4. Swirl x is a polish and works the same as any other polish. There are varying degrees of polishes from coarse to ultra fine. You must apply in stages and use the least amount (finest grit) required to correct the paint. You always end with an ultra fine polish before applying new wax. Clay as much as you want. That wont damage the paint so long as you use plenty of detail spray and a freshly washed surface. Clay bar only removes stuff stuck on the surface and has no abrasives to remove clear coat.

Invaluable information, Cmike, thanks a lot man. :tiphat: As you can tell, I'm new to the more intricate details of paint care. With my previous cars I just washed them. No extra care.

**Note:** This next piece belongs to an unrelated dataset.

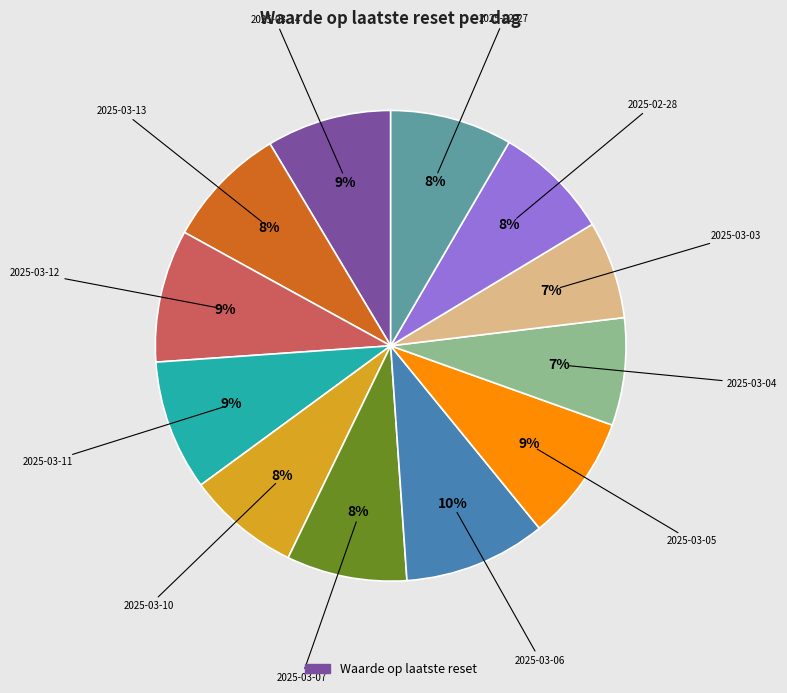

Is there any slice that represents more than half of the pie?

No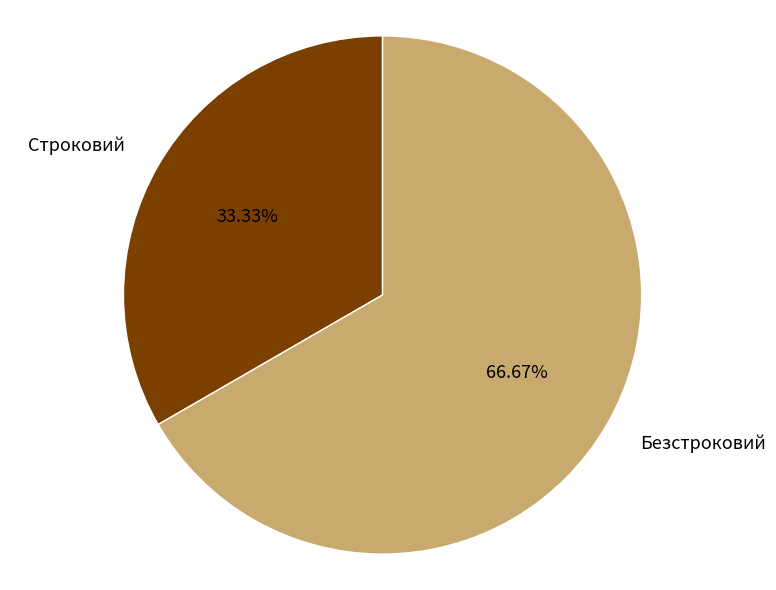

Does Безстроковий account for over 50% of the chart?

Yes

But the Z is my baby. :icon17:

dad 02-17-2011 09:43 PM

Wipe the polish off before it drys. Roof first-put the polish on, wipe it off before it drys. The do the hood, same as the roof. Do the car in sections. Polish a section --- but wipe off, before it drys(if it drys a little, it's no big deal). Make sure to rotate your cloth. Buff it a little, you'll see the shine. After that wax the whole car.

Super Tanooki 02-17-2011 09:46 PM

Quote:

Originally Posted by dad (Post 946609)
Wipe the polish off before it drys. Roof first-put the polish on, wipe it off before it drys. The do the hood, same as the roof. Do the car in sections. Polish a section --- but wipe off, before it drys(if it drys a little, it's no big deal). Make sure to rotate your cloth. Buff it a little, you'll see the shine. After that wax the whole car.

Thanks, erm... Dad. :tup: I'd have probably done that wrong, too. :rofl2:

EDIT: What's the best cloth to use for polishing?

dad 02-17-2011 10:18 PM

The ones in the photo look Ok, you'll need maybe 8-10, but thats only because your polishing and/plus waxing.